A confused sound of horses' hoofs outside, of shouts and calls from within roused them both from their dream. She succeeded now in disengaging herself from his arms, and still whispering:
"I'll come back!" she retreated toward the door.
Just as she reached it, the moon so long obscured burst forth in full glory from behind a bank of clouds, her rays came straight into the narrow room and lighted on the dainty figure of the girl standing with crumpled white dress and hair disarranged, cheeks rosy red and eyes full of promise and love against the dark background of the heavy oaken door.
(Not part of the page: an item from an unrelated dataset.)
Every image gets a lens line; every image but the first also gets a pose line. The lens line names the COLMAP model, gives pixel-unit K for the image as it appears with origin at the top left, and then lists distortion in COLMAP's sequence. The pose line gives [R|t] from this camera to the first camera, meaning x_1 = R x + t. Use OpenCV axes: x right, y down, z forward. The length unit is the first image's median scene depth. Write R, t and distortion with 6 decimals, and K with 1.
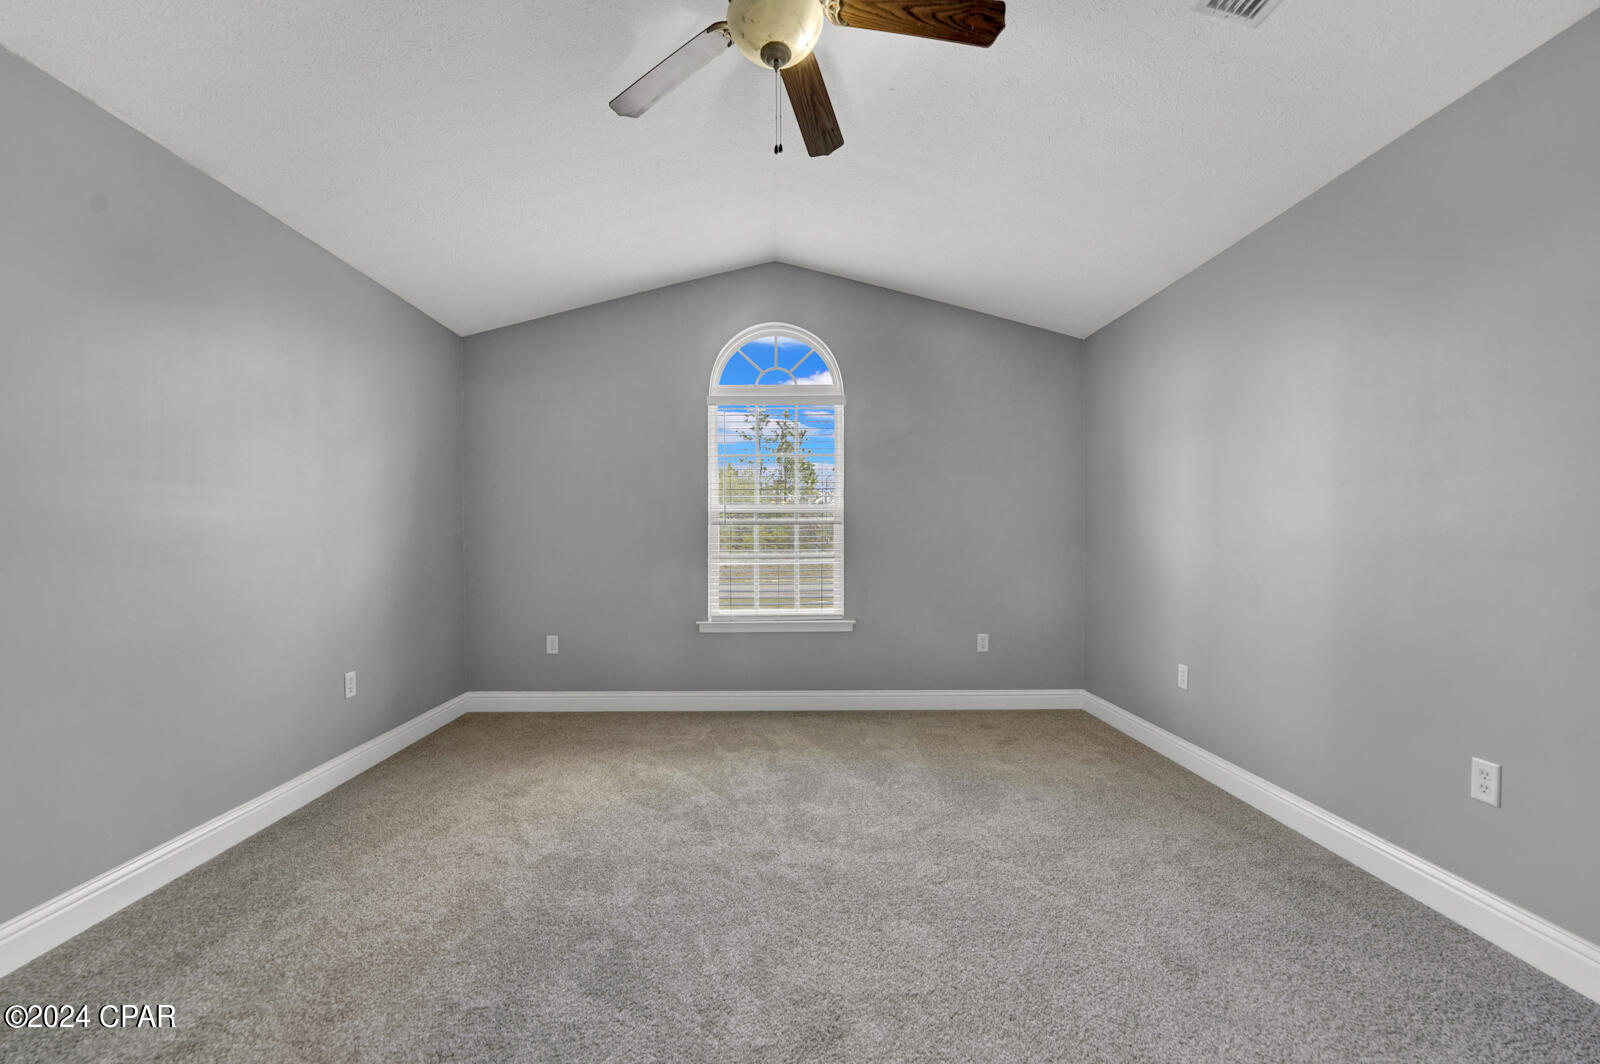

Michael looked upon her with longing, hungry eyes, drinking in every line of that delicately-moulded form, the graceful neck, the slender hands, the firm girlish shoulders on which the prim kerchief had become slightly disarranged. Then as she retreated further into the next room, she vanished from his sight; the door fell to behind her with a heavy, ominous sound, shutting out the radiant vision of Michael's cherished dream, leaving him on the other side of the heavenly portals, alone and desolate.
Thus he saw her in full light, and lost her in the shadows. Something of the premonition of what was to come already held his heart as in a cold and cruel vice. When the door closed upon his dream, upon his Rose Marie, he knew by an unerring and torturing instinct that he would never, never see her quite as she had been just now. The Rose Marie who had left him was for remembrance.